I just realized that as I sit here and type these words that won’t get off my brain this morning that it’s five days until Christmas. There’s that number again. Does anybody know if there’s a lottery somewhere that only requires you to play one digit to win? Hmm. It might be interesting to see what else comes in fives this week.

There’s a verse that’s been resonating in my heart since I read it over a week ago, and I woke up with it on my mind again today. It’s not a “five” verse (though close – it’s John 11:4), so I don’t have a great transition to move from the random trivia of the day to what the Lord’s been sharing with me. I guess I’ll just dive in and hope that it makes sense somehow!

The verse that has been ministering to my heart says this: “This sickness will not end in death. No, it is for God’s glory so that God’s Son may be glorified through it.” That was Jesus’ response to hearing that his buddy Lazarus was on his deathbed.

I admit that it was a little confusing at first. How could he say it wouldn’t end in death? Lazarus dies, right? But then I realized something. Jesus never said in that verse that Lazarus’ illness wouldn’t involve death, or that he wouldn’t experience death. He simply said that it wouldn’t end there.

I think God is preparing my heart with this verse. I believe it is bouncing around in there for a reason – so I won’t forget it later in the course of my own sickness. I don’t know any other way of saying this, but I feel like I’m being prepared for a battle. It may be a physical illness with the female issues I’ve been dealing with, or it may be something a little less tangible. I don’t know what it may look like, but I just feel like it’s coming – like He’s fitting me with armor to withstand the fight.

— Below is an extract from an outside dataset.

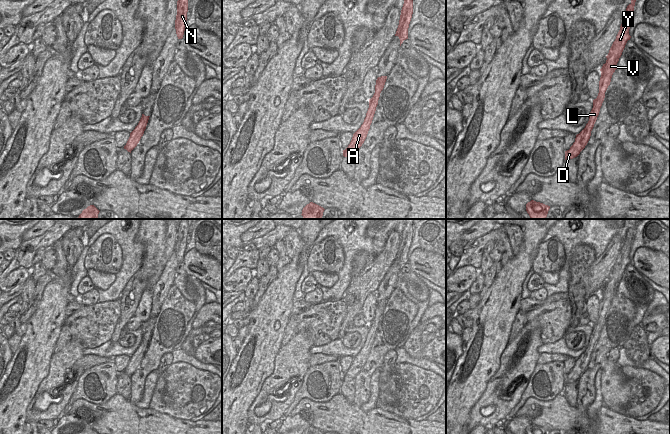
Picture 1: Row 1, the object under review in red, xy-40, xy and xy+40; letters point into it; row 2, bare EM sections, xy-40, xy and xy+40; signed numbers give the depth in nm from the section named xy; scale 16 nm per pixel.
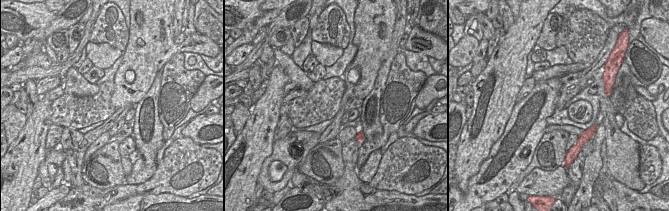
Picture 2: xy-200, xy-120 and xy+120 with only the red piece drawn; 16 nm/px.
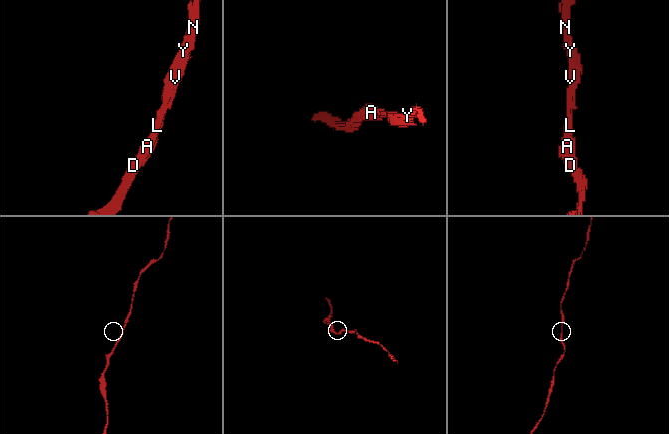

Whatever is coming my way, this verse has already offered me such encouragement and safety. He has shown me that the little deaths we face in this life – no matter how big they seem – can end in life and His glory. Lazarus’ sickness ultimately ended in his resurrection from the dead. Surely our sickenesses – whatever they may be – when given to Him can be just as life-giving to us or someone else.

Who knows what waits in the woods surrounding the path ahead. My heart takes strength in knowing that even if the fight seems outnumbered five to one, the One fighting for me is bigger than all my enemies combined. Whatever the sickness headed my way, it will not end in death. The Lord my God is faithful and mighty to save, and He will not leave me exposed a second longer than He needs to.

I just hope that whatever the battle is, I only have to face it once, and not…well, you know. I gotta run – I’m supposed to wake the boys up in, well, five minutes…



Monday, December 17, 2007

A Random Heart Break Story

So my five year old told me tonight that I broke his heart – a little piece of it anyway. It wasn’t in the manner in which I broke it three weeks ago when I made him cry – mind you. Tonight I apparently scared his heart into pieces.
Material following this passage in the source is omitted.